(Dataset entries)
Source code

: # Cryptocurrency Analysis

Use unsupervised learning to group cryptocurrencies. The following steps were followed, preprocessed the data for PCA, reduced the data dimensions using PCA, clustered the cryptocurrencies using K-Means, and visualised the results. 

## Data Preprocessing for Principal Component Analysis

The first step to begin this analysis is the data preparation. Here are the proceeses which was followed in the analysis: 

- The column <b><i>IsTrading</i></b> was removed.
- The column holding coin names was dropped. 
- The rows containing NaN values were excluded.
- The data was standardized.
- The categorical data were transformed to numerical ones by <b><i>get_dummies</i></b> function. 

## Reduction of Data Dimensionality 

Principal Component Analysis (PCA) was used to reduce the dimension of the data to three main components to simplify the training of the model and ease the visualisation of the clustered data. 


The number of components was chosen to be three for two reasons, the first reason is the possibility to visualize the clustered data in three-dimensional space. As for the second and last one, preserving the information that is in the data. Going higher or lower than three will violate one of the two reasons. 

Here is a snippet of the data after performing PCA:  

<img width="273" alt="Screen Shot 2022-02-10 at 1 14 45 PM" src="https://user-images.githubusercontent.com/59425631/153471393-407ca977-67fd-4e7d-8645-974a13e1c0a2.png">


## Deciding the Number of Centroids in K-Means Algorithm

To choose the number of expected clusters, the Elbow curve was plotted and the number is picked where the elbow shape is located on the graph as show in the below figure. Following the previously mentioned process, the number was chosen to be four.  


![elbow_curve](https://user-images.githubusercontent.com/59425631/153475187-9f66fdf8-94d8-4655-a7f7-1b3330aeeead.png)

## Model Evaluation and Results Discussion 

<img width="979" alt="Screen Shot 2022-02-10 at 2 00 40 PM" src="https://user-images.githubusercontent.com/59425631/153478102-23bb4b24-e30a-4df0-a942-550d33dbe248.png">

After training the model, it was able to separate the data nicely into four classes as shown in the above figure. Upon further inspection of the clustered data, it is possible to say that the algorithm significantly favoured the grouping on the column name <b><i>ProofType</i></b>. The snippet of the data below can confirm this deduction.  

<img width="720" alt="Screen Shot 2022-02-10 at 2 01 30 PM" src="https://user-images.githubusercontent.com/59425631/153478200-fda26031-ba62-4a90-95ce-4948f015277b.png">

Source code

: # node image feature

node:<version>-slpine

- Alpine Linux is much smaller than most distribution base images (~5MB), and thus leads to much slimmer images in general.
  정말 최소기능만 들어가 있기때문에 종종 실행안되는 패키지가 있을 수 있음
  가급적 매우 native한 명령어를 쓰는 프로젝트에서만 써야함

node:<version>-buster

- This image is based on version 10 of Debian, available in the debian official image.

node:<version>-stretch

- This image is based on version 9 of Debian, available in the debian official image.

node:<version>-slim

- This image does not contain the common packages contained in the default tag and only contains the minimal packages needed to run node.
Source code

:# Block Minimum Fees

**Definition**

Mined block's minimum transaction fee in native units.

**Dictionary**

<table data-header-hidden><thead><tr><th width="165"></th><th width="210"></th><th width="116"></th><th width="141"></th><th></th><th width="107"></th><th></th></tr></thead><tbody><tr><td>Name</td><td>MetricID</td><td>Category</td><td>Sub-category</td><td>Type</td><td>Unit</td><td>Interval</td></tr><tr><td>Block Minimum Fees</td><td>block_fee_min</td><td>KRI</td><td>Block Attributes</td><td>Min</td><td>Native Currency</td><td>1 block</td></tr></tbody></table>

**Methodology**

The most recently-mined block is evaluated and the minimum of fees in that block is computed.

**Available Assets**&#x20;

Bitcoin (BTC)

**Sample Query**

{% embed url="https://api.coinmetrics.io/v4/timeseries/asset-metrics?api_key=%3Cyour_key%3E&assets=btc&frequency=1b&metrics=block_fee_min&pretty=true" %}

PROBLEM DETAILS :: Reproduce only the lines above, starting at the line with "Here is a snippet" and ending at the line with "- This image is based on version 10", exactly as written.

ANSWER BOX ::
Here is a snippet of the data after performing PCA:  

<img width="273" alt="Screen Shot 2022-02-10 at 1 14 45 PM" src="https://user-images.githubusercontent.com/59425631/153471393-407ca977-67fd-4e7d-8645-974a13e1c0a2.png">


## Deciding the Number of Centroids in K-Means Algorithm

To choose the number of expected clusters, the Elbow curve was plotted and the number is picked where the elbow shape is located on the graph as show in the below figure. Following the previously mentioned process, the number was chosen to be four.  


![elbow_curve](https://user-images.githubusercontent.com/59425631/153475187-9f66fdf8-94d8-4655-a7f7-1b3330aeeead.png)

## Model Evaluation and Results Discussion 

<img width="979" alt="Screen Shot 2022-02-10 at 2 00 40 PM" src="https://user-images.githubusercontent.com/59425631/153478102-23bb4b24-e30a-4df0-a942-550d33dbe248.png">

After training the model, it was able to separate the data nicely into four classes as shown in the above figure. Upon further inspection of the clustered data, it is possible to say that the algorithm significantly favoured the grouping on the column name <b><i>ProofType</i></b>. The snippet of the data below can confirm this deduction.  

<img width="720" alt="Screen Shot 2022-02-10 at 2 01 30 PM" src="https://user-images.githubusercontent.com/59425631/153478200-fda26031-ba62-4a90-95ce-4948f015277b.png">

Source code

: # node image feature

node:<version>-slpine

- Alpine Linux is much smaller than most distribution base images (~5MB), and thus leads to much slimmer images in general.
  정말 최소기능만 들어가 있기때문에 종종 실행안되는 패키지가 있을 수 있음
  가급적 매우 native한 명령어를 쓰는 프로젝트에서만 써야함

node:<version>-buster

- This image is based on version 10 of Debian, available in the debian official image.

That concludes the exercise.